Миссис Фелпс окинула взглядом полки. Она и сама не знала, что бы предложить. Интересно, спрашивала она у самой себя, как выбирают знаменитую взрослую книгу для четырехлетней девочки? Ее первой мыслью было взять с полки роман о первой любви, из тех, что пишутся для пятнадцатилетних девушек, но чутье подсказало ей: нужно пройти мимо полки с такими романами.

— Попробуй вот это, — сказала она наконец. — Это очень знаменитая книга и очень хорошая. Если она покажется тебе чересчур сложной, скажи мне об этом, и я подыщу для тебя что-нибудь покороче и полегче.

— «Большие ожидания», — прочитала Матильда. — Чарльз Диккенс. С удовольствием попробую.

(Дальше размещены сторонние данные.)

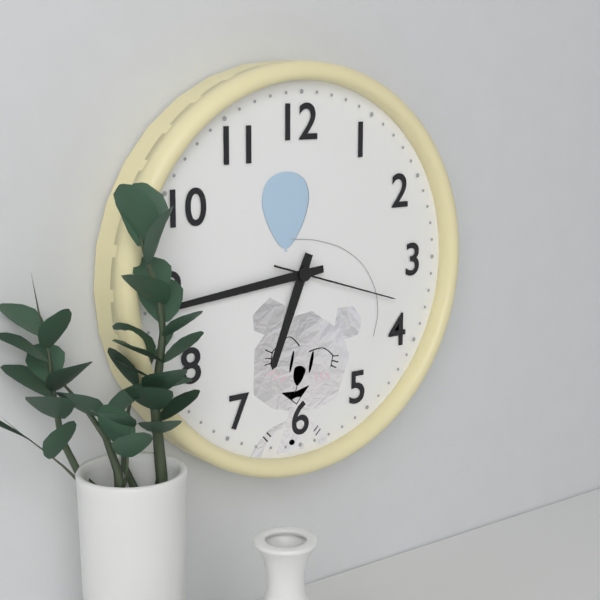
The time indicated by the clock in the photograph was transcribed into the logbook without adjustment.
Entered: 6:44:18
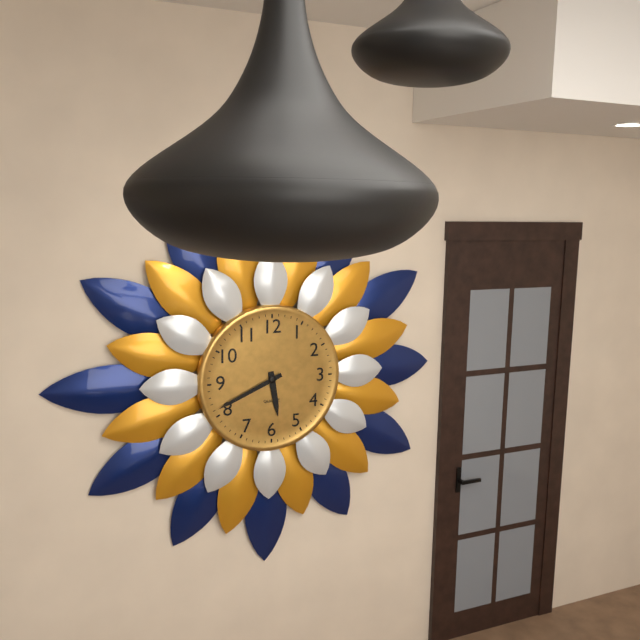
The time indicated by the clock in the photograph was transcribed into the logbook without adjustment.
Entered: 5:41
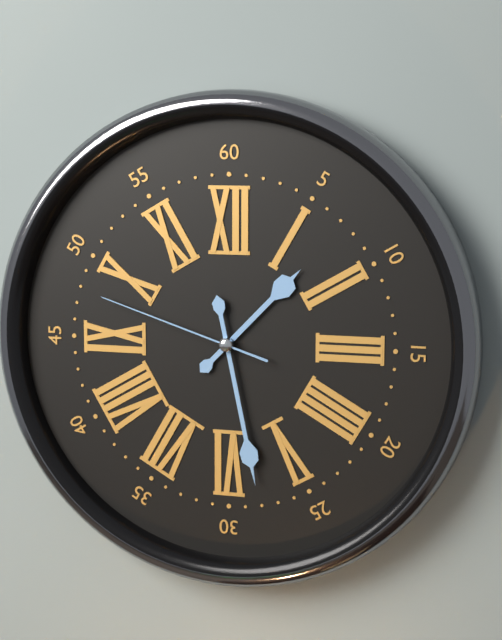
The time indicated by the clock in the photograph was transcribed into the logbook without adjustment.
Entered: 1:28:48
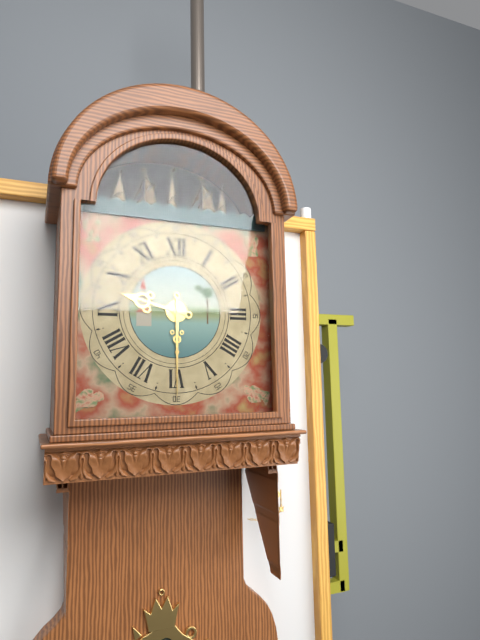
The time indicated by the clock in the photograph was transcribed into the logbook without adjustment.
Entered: 9:30
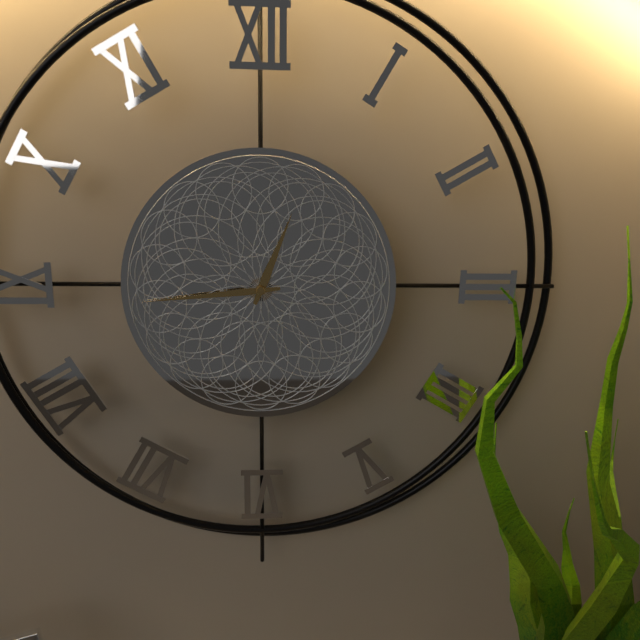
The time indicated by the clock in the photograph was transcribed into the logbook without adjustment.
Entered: 12:44
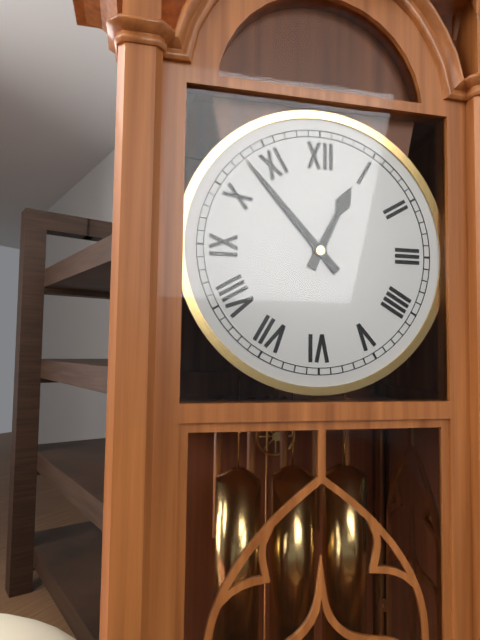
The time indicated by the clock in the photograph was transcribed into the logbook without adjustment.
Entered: 12:53
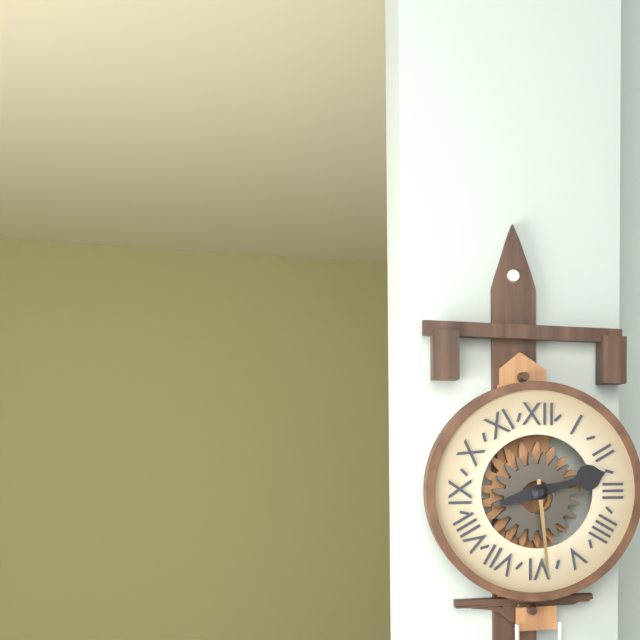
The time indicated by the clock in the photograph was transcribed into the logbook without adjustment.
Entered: 2:29
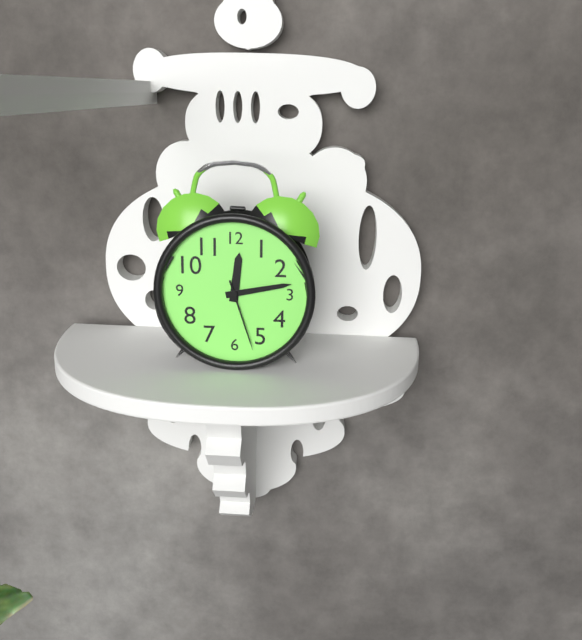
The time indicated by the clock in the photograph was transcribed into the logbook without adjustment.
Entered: 12:13:27
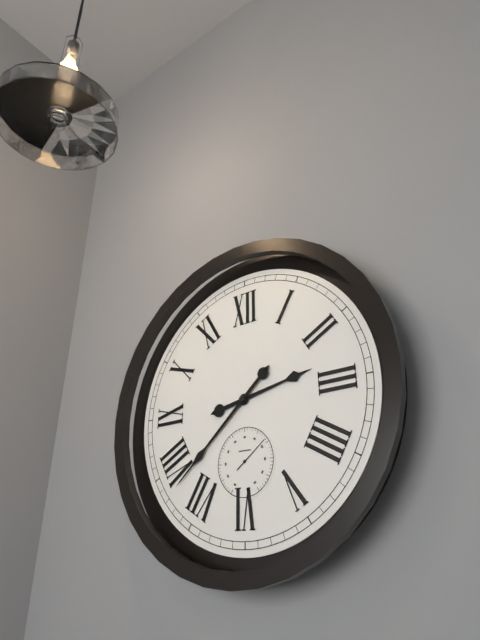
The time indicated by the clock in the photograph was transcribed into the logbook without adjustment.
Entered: 2:38
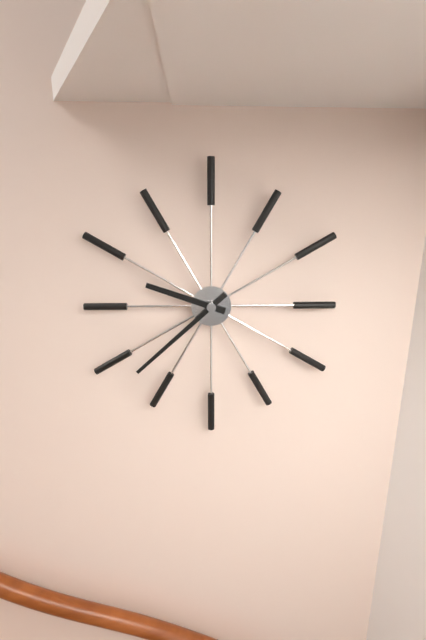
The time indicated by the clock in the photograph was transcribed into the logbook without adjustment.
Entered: 9:38
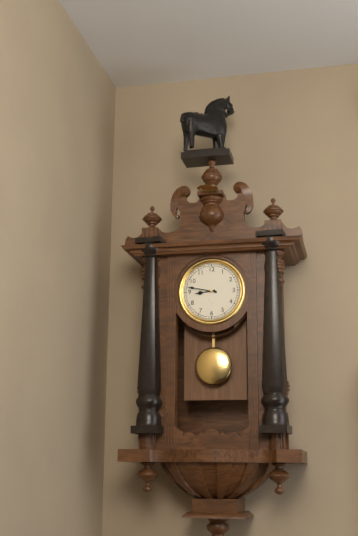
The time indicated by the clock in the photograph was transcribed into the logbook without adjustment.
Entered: 8:47
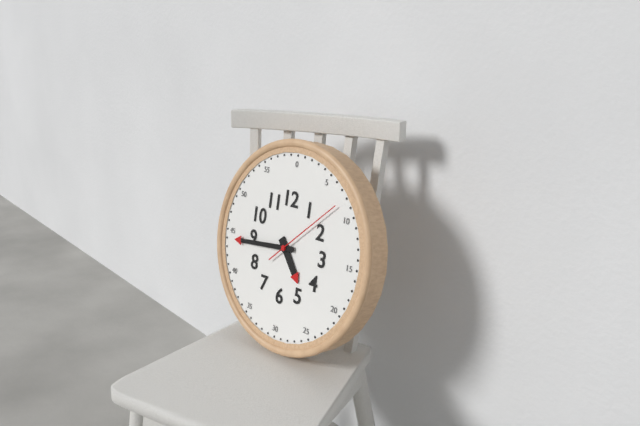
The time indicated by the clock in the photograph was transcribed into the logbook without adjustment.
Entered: 4:44:08
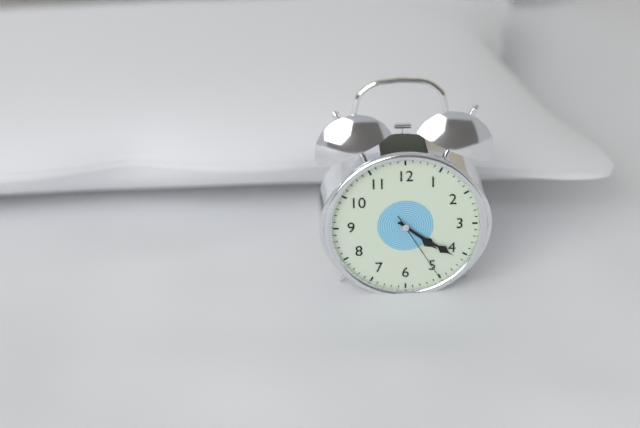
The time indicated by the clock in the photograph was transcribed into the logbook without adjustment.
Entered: 4:21:25
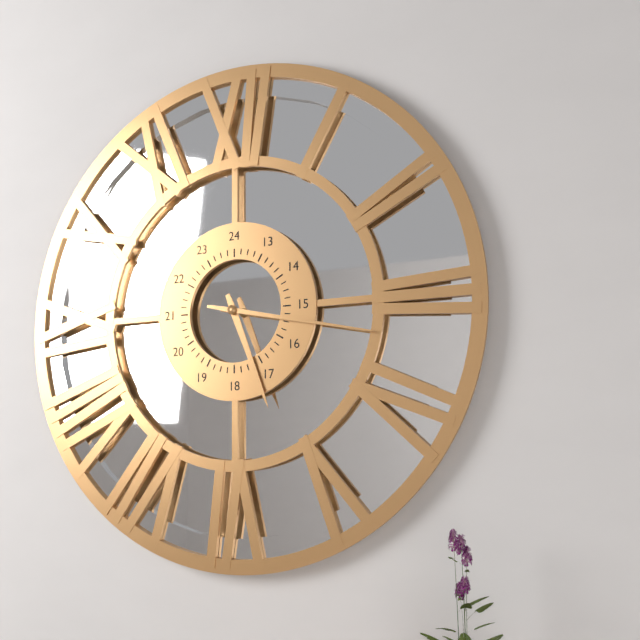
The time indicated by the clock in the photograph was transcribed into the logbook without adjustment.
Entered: 5:17
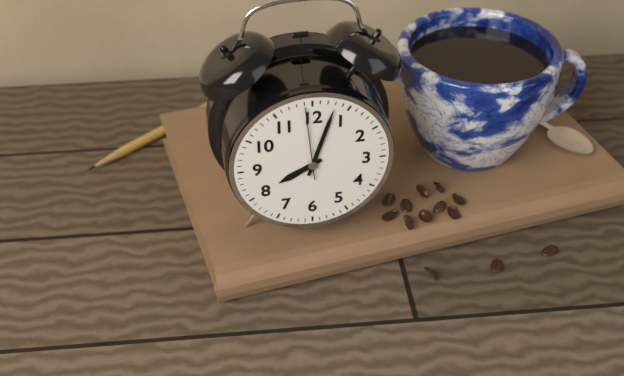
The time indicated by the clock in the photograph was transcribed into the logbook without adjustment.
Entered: 8:03:59
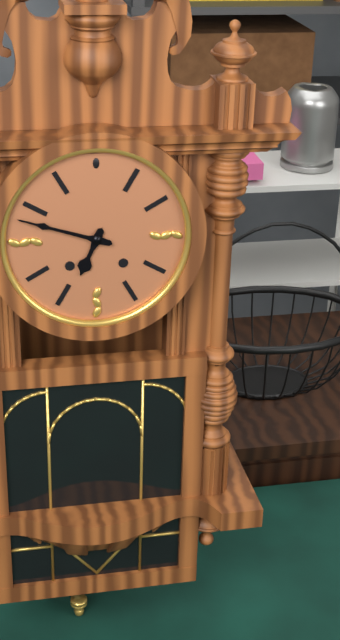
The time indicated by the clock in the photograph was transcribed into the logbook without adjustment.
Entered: 6:48
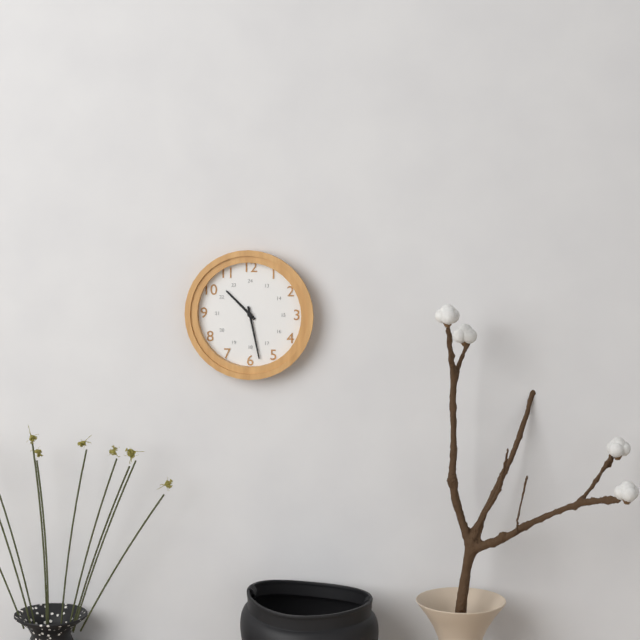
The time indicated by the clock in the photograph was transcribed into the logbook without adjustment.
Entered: 10:28
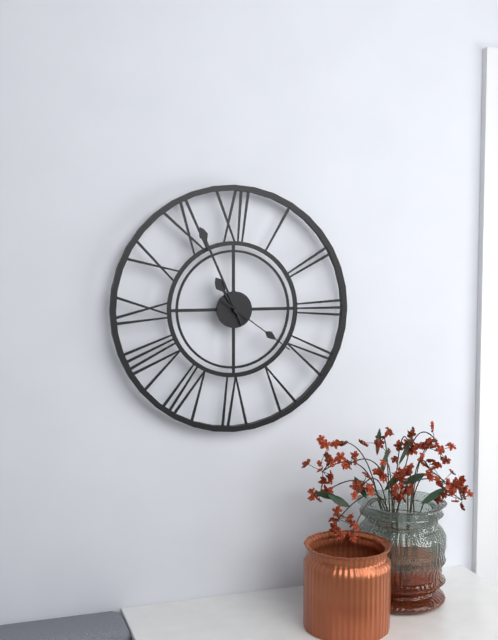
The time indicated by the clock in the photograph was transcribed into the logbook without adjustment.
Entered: 10:56:21
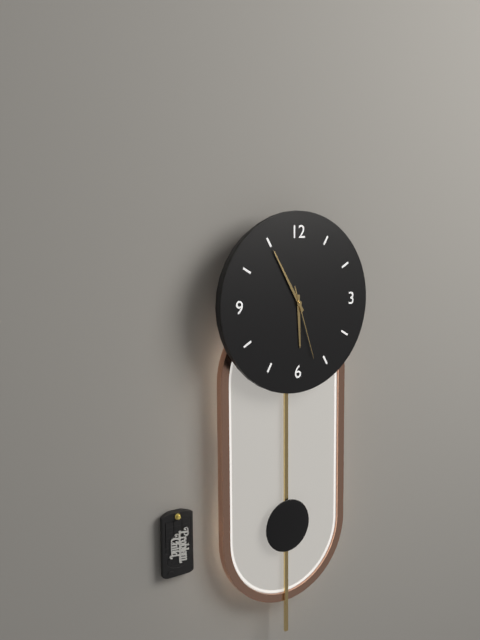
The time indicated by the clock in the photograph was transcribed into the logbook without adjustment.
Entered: 5:55:27
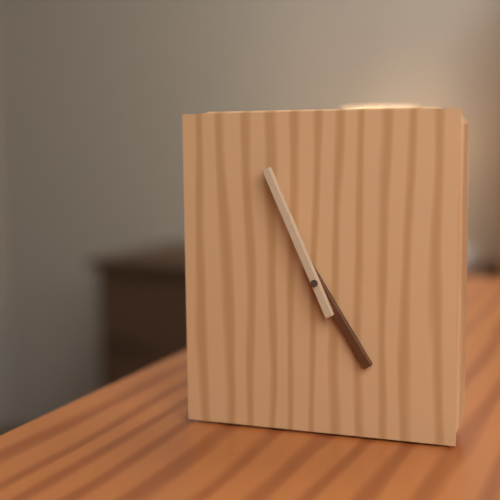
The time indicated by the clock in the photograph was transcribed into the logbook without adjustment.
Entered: 4:56
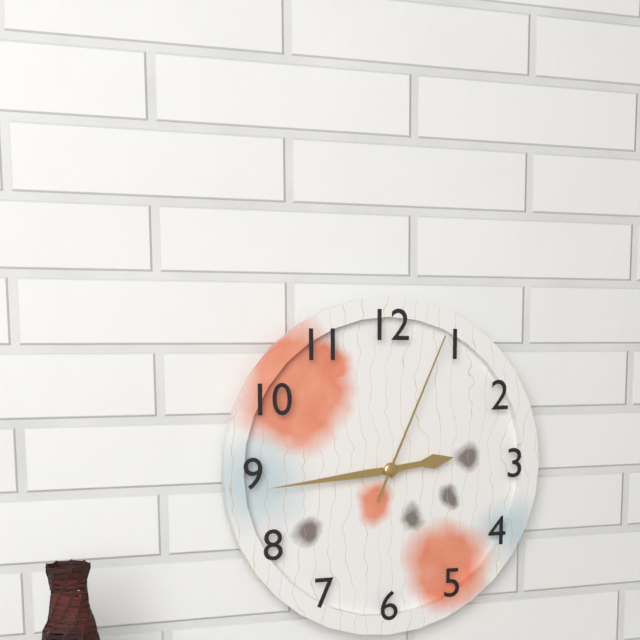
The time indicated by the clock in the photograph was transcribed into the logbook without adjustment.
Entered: 2:44:04
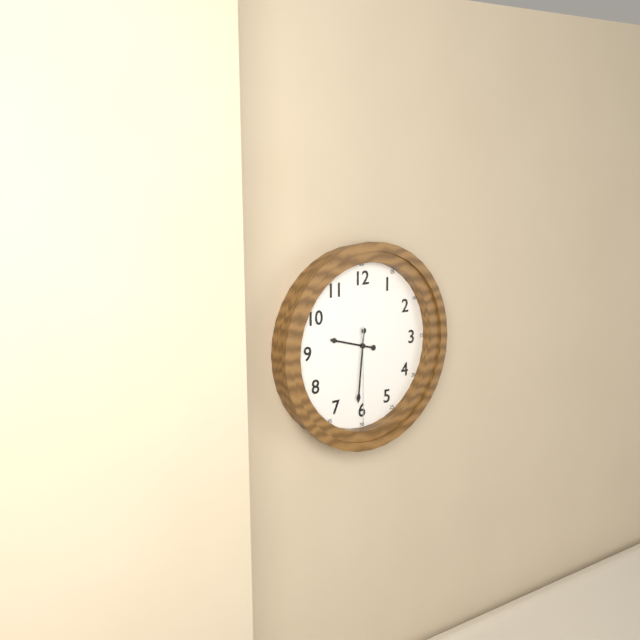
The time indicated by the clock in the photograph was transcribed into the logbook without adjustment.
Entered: 9:31:30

«Я, наверно, с ума сошла — решила про себя миссис Фелпс. А Матильде она сказала вот что:

— Конечно же, попробуй.

В продолжение нескольких следующих дней миссис Фелпс глаз не могла оторвать от маленькой девочки, часами просиживавшей в большом кресле в дальнем углу с книгой на коленях. Держать книгу можно было только на коленях, потому что она была очень тяжелая, и Матильде приходилось еще и вытягивать шею, чтобы удобнее было читать. И как странно было видеть этого крошечного темноволосого человечка с ножками, едва достающими до пола, захваченного необыкновенными приключениями Пипа и старой мисс Хэвишэм, обитательницы затянутого паутиной дома, человечка, очарованного волшебством, которое великий рассказчик сплел из слов. Читательница лишь время от времени поднимала руку, чтобы перевернуть страницу, и миссис Фелпс всякий раз испытывала сожаление, когда ей приходилось подходить к девочке и говорить: „Без десяти пять, Матильда“.

Когда Матильда только начала ходить в библиотеку, миссис Фелпс спросила у нее:

— Твоя мама провожает тебя сюда, а потом забирает домой?

— Моя мама каждый день ездит в Айльзбери, где играет в лото, — ответила Матильда. — Она не знает, что я сюда хожу.

— Но ведь это нехорошо, — заметила миссис Фелпс. — Думаю, тебе нужно спросить у нее разрешения.

— Лучше мне этого не делать, — возразила Матильда. — Она не одобряет чтение книг. Да и папа тоже.

— Но чем же, по их мнению, ты должна заниматься целый день в пустом доме?

— Слоняться без дела и смотреть телевизор.

— Понятно.

— Ей вообще-то все равно, чем я занимаюсь, — с грустью произнесла Матильда.

Миссис Фелпс сразу же подумала о том, как же ребенок один идет по довольно-таки оживленной главной улице и как переходит через дорогу, но потом решила не вмешиваться.

Через неделю Матильда прочитала „Большие ожидания“, книгу, которая в этом издании насчитывала четыреста одиннадцать страниц.

— Мне она очень понравилась, — сказала она миссис Фелпс. — А мистер Диккенс что-нибудь еще написал?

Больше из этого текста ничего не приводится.